Mary Master Needham, Alpha Chi Omega, #NotableSororityWomen, #WHM2017

Mary Master became a member of Alpha Chi Omega at its Beta Chapter at Albion College, in Albion, Michigan. She later married Henry Beach Needham. The couple were writers, working as correspondents and doing freelance work. A 1913 Lyre reported, “In the Saturday Evening Post for February 15, appeared ‘A Minister’s Daughter’ by Mary Master Needham, Beta. In the Post for November 30, appeared the highly interesting article ‘Going to School with the Movies,’ based on an interview with Mr. Edison. Mrs. Needham contributes to the Outlook and other magazines.”

The Needhams travelled to Europe. While there as a war correspondent for The Independent, Henry Beach Needham was killed in a plane crash on June 17, 1915. He had asked the storied young British aviator Sub-Lieutenant Reginald ‘Rex’ Warneford to take him for a ride. While on the joy ride, the plane crashed. It was reported that his wife was pregnant at the time and later delivered a still-born baby.

Instead of returning home, Mary Master Needham stayed in Europe. She served as a nurse in the early days of the American Ambulance Hospital at Neuilly. Her experiences were detailed in an article, “What a War Nurse Saw,” she wrote for the August 23, 1915 Independent.

The chapter report of the Theta Chapter at the University of Michigan in Volume 21 (1918) of The Lyre reported,The university has been extremely fortunate in its lectures this semester. Mary Master-Needham, B, gave a most interesting talk on the reconstruction work in France. Several of the girls from Theta met her after the lecture and enjoyed visiting with her for a few moments.”

The following volume of The Lyre included an article, “Our Agricultural Workers and the Army Garden Service.” Needham was identified as a “Special Correspondent in France for the American Committee for Devastated France.”

She kept writing and publishing articles. In 1929, she earned a graduate degree at the University of Michigan.

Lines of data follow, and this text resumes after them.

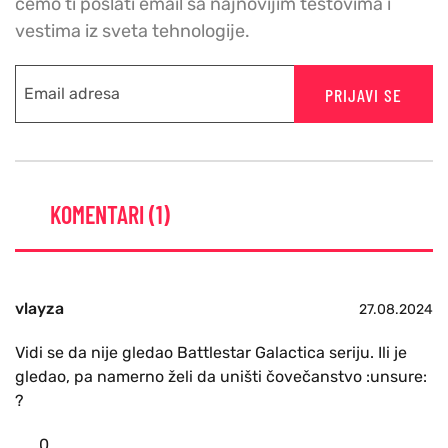
cemo ti poslati email sa najnovijim testovima i
vestima iz sveta tehnologije.
PRIJAVI SE
KOMENTARI (1)
vlayza
27.08.2024
Vidi se da nije gledao Battlestar Galactica seriju. Ili je
gledao, pa namerno želi da uništi čovečanstvo :unsure:
?
0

In 1936, she published a book, Tomorrow to Fresh Fields: The Story of An Attitude, which chronicles her efforts and her husband’s efforts during “The Great War.” In the epilogue she noted:

I didn’t comprehend how I could live on. And, in truth, for ten years I didn’t live. At least that decade comprises what I must always call ‘my lost years’ — years that the locusts have eaten. During them I feigned and falsified both emotions and thoughts in an effort to come into some port on a beach no matter how barren. Not then would I accept the voyage on the open sea where only one can search for beauty and for truth.

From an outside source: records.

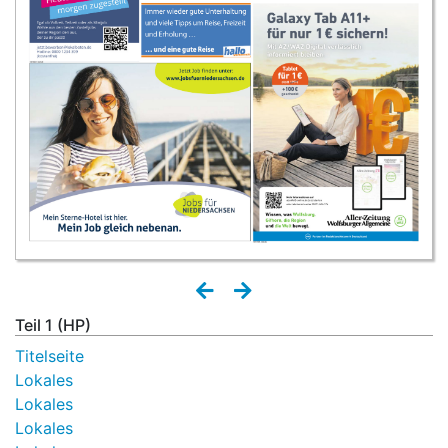
Teil 1 (HP)
Titelseite
Lokales
Lokales
Lokales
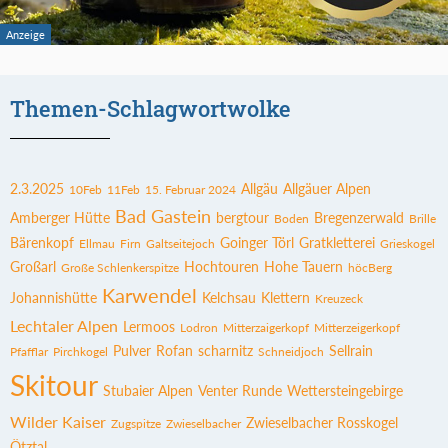
Themen-Schlagwortwolke
2.3.2025
Allgäu
Allgäuer Alpen
10Feb
11Feb
15. Februar 2024
Bad Gastein
Amberger Hütte
bergtour
Bregenzerwald
Boden
Brille
Bärenkopf
Goinger Törl
Gratkletterei
Ellmau
Firn
Galtseitejoch
Grieskogel
Großarl
Hochtouren
Hohe Tauern
Große Schlenkerspitze
höcBerg
Karwendel
Johannishütte
Kelchsau
Klettern
Kreuzeck
Lechtaler Alpen
Lermoos
Lodron
Mitterzaigerkopf
Mitterzeigerkopf
Pulver
Rofan
scharnitz
Sellrain
Pfafflar
Pirchkogel
Schneidjoch
Skitour
Stubaier Alpen
Venter Runde
Wettersteingebirge
Wilder Kaiser
Zwieselbacher Rosskogel
Zugspitze
Zwieselbacher
Ötztal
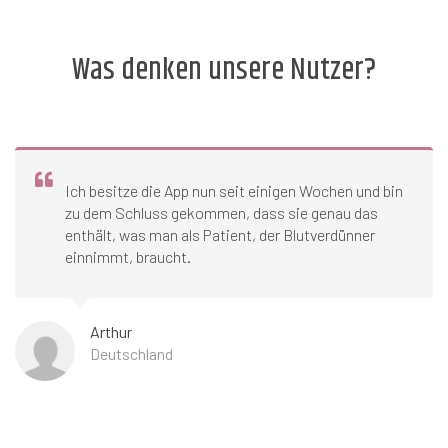
Was denken unsere Nutzer?
Ich besitze die App nun seit einigen Wochen und bin
zu dem Schluss gekommen, dass sie genau das
enthält, was man als Patient, der Blutverdünner
einnimmt, braucht.
Arthur
Deutschland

In 1929 I went to the University of Michigan for some graduate work. I thought of this venture as a kind of last gesture to retrieve something — anything — that had the breath of life. It proved to be an experience which I would recommend to others suffering from the disease of my generation could I be sure they would fall under just the combination of truth-giving instruction and guidance I found there.

At this University I met, too, a group of youth — post-war youth. To my surprise I found they had much to say to me and I something to say to them. I found, in short, that we could and did talk the same language. In the war I had seen the birth of many of their problems. I had been one of those who had helped to smash the trammels of many conventions out of which they now walked unfettered — often to the horror of their elders! I understood the necessity in their efforts to construct — usually by trial and error methods — a new scale of values, for had I not helped to throw overboard the old! I came even to comprehend what they themselves did not wholly realize — the reason for their restlessness. They wanted life. They wanted it more abundantly. They were not getting it. Surrounded on all sides by us who had passed judgment on life — its futility, its vanity — how could they hope to escape from that judgment?

Mary Master Needham died on January 17, 1955 at the age of 71.